PAGE EXCERPT:
********
Sensex Bleeds Nearly 4,000 Points, Nifty Falls 5 Per Cent. Why Did Stock Market Crash Today?

The Indian stock markets experienced major Monday blues and began the week with a huge crash. In the pre-open session, the BSE Sensex plummeted close to 4,000 points and more than 5 per cent to fall under 71,450 at 9:13 AM, while the NSE Nifty50 tanked over 1,100 points or 5 per cent to trade well under the 22k mark at 21,758.40.

Markets Attempt A Weak Recovery

As of  9:27 AM, the markets recovered slightly but continued to bleed all over. The Sensex crashed more than 2,500 points or 3.40 per cent to trade at 72,800, while the Nifty took a fall of over 850 points or 3.73 per cent to cross the 22k mark. 

On the 30-share Sensex, the stocks completely painted the town in red. Major laggards so far included Tata Steel, Tata Motors, HCL Tech, L&T, and Tech M. In the broader markets, the Nifty Microcap 250 tanked over 6 per cent. Sectorally, the Metal and Midsmall IT & Telecom indices dominated the losses and bled 7.49 per cent and 6.44 per cent respectively.

Also Read : ‘Band Baj Gya’: Netizens Cry Bloodbath On X As Indian Markets Crash

What Led To The Bloodbath?

The domestic markets echoed the sentiment prevalent across Asian indices today. The MSCI Asia ex-Japan index crashed 6.5 per cent, while Hong Kong’s Hang Seng plunged 8 per cent in early trade. Japan’s Nikkei 225 bled nearly 8.8 per cent to reach a one and a half year low.
********
RECORDS SUPPLIED:
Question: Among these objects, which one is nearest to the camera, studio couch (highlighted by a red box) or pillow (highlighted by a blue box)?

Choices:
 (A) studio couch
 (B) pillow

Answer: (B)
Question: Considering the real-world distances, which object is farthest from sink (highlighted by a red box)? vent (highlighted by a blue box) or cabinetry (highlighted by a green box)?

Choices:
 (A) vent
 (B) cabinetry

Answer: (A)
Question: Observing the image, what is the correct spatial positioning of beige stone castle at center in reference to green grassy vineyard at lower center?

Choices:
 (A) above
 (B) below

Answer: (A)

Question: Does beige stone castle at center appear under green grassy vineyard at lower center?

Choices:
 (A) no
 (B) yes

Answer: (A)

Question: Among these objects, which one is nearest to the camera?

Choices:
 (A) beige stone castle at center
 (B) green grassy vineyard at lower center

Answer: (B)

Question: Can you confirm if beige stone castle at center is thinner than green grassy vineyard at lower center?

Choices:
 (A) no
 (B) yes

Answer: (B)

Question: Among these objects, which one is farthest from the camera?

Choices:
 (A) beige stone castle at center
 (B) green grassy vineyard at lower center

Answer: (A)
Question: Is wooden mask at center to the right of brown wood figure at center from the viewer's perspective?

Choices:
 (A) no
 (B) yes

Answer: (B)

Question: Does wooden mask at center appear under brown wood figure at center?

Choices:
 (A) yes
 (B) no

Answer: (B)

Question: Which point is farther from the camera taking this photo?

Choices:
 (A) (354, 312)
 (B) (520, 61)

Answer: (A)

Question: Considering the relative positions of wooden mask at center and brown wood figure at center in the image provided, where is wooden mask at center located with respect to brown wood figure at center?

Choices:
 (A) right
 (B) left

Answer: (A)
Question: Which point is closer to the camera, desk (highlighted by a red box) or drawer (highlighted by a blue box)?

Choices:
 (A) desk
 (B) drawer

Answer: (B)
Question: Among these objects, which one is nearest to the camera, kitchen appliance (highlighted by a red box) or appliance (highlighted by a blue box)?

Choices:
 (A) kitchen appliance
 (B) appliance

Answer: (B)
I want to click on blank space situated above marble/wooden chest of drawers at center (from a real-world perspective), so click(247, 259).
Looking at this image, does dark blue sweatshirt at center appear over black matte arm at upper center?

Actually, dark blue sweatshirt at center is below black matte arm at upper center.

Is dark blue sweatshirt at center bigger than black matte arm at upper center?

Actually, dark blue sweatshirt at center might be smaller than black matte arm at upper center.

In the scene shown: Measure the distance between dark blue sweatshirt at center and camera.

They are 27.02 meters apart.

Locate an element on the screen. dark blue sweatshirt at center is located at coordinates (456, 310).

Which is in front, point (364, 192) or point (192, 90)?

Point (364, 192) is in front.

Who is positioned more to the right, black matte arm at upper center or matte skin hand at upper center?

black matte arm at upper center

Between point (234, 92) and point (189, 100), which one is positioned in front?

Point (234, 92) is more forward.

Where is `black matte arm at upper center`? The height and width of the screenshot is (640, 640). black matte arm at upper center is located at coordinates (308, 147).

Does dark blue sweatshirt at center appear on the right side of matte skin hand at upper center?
********
JOB 1:
Count the lines in the entries that contain the word "below", and reply with the number alone.
JOB 2:
Extend the report on the Sensex and Nifty crash, picking up right after its final sentence.

RESPONSE 1:
2

RESPONSE 2:
Donald Trump’s steep tariffs continued to worsen fears of a recession in the US economy. China’s retaliatory tariffs on American imports further triggered the concerns surrounding what is being called a global trade war now.

Experts explained that bearish sentiment was prevalent in the market today, as suggested by the GIFT NIFTY which remained around 22,090 in early hours, tanking over 850 points. The tariffs from the US, higher than anticipated, triggered investors to adopt a cautious outlook. Further, a lack of strong domestic triggers added to the insecurity among traders. 

While foreign institutional investors (FIIs) remained net sellers for the fifth straight session on April 4 and dumped Indian equities worth Rs 3,483 crore, the domestic institutional investors (DIIs) reversed their sentiment and turned sellers and withdrew Rs 1,720 crore from equities.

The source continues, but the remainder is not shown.